I would sigh off on that, and yeah, I think you misunderstood me.
> Yep, I've been quite exposed to [almost] pure FP for 4 years and something now -- by working with Elixir.
That surprises me. I'm not sure we use the same terminology. There is no "almost" pure. Immutability and passing around functions is nice, but it is really only 10% of functional programming. Mind that many languages call them "functional" nowadays, but the original meaning is actually different - it's about referential transparency. I'm not aware that Elixir supports that in a meaningful way, especially since you said you did it for 4 years.
So for what I'm writing next, I'm just assuming that what you did is using immutable datastructures and avoiding mutation of variables etc.
If someone comes to me and wants to learn actorsystems, I can direct them to either Erlang/Elixir or Scala (with Akka). But honestly, Scala+Akka makes it difficult to fully embrace actors and is just... inferior. I would always recommend Erlang/Elixir and would even go so far to say, that most people probably don't really learn to think in actors if they pick Akka.
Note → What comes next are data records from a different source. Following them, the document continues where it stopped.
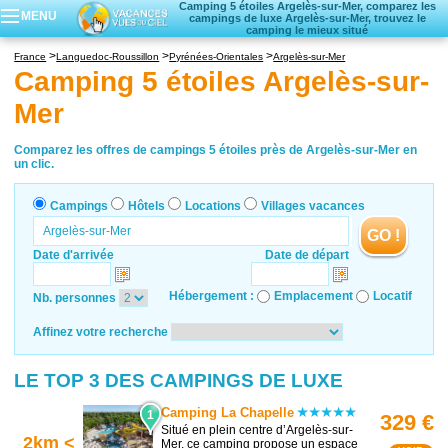
Camping 5 étoiles Argelès-sur-Mer, comparez les
MENU
campings de luxe Argelès-sur-Mer, trouvez le
camping le mieux situé
Campings
France
Languedoc-Roussillon
Pyrénées-Orientales
Argelès-sur-Mer
Hôtels
Camping 5 étoiles Argelès-sur-
Locations vacances
Mer
Villages vacances
Comparez les offres de campings 5 étoiles près de Argelès-sur-Mer en
un clic.
Campings
Hôtels
Locations
Villages vacances
GO !
Date d'arrivée
Date de départ
Hébergement :
Emplacement
Locatif
Nb. personnes
Affinez votre recherche
LE TOP 3 DES CAMPINGS DE LUXE
Camping La Chapelle
1
329 €
Situé en plein centre d’Argelès-sur-
2km <
Mer, ce camping propose un espace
For pure FP however it is the opposite. If you have not written any slightly bigger program in Haskell or Scala using FP, then you also haven't understood the concept. If you don't already think in pure FP, then you will have a hard time to learn it when writing Elixir.
In Scala, the situation is much better, but still not optimal _for learning_ pure FP. I suggest you to look into Haskell again when you feel in the mood to tease your brain a bit with a new style of programming. Pure FP is as different from using Elixir/Actors as Exlixir/Actors is different from writing python. You have to think different.
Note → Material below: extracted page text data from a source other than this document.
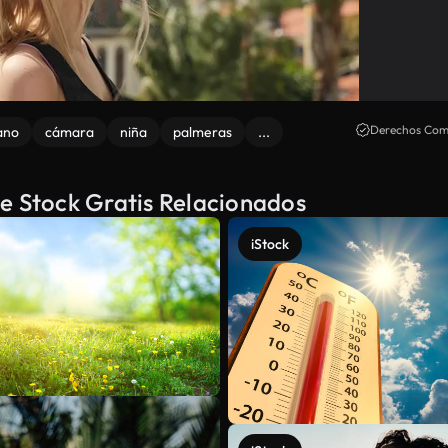
Derechos Come
ano
cámara
niña
palmeras
...
e Stock Gratis Relacionados
iStock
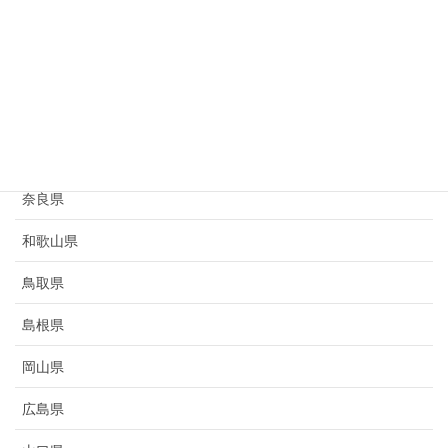
滋賀県
京都府
大阪府
兵庫県
奈良県
和歌山県
鳥取県
島根県
岡山県
広島県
For me, both Actors and oure FP are actually techniques that complement each other very well. Pure FP is good for writing all the code _inside_ of an actor. It makes reasoning and concurrent programming much easier compared to having a lot of really small actors. On the other hand, pure FP does not scale - once you cannot stay in your own small "bubble", you need a concept to go beyond. Be it to work with multiple machines, deal with elegant recovery from hardware problems or network problems between bigger parts of the system, or simply load and messaging problems. I don't know anything that is better suited than the actor model here. I hope that eventually we will have a VM like the Erlang VM with a language that supports pure FP as well as Haskell does. :)
Another factor is the so-called T-shaped skills. I feel I've been going wide (learning every possible technology and paradigm under the sun) for waaaaaaay too long. I now want to focus on several skills and learn them to near perfection before going wide again.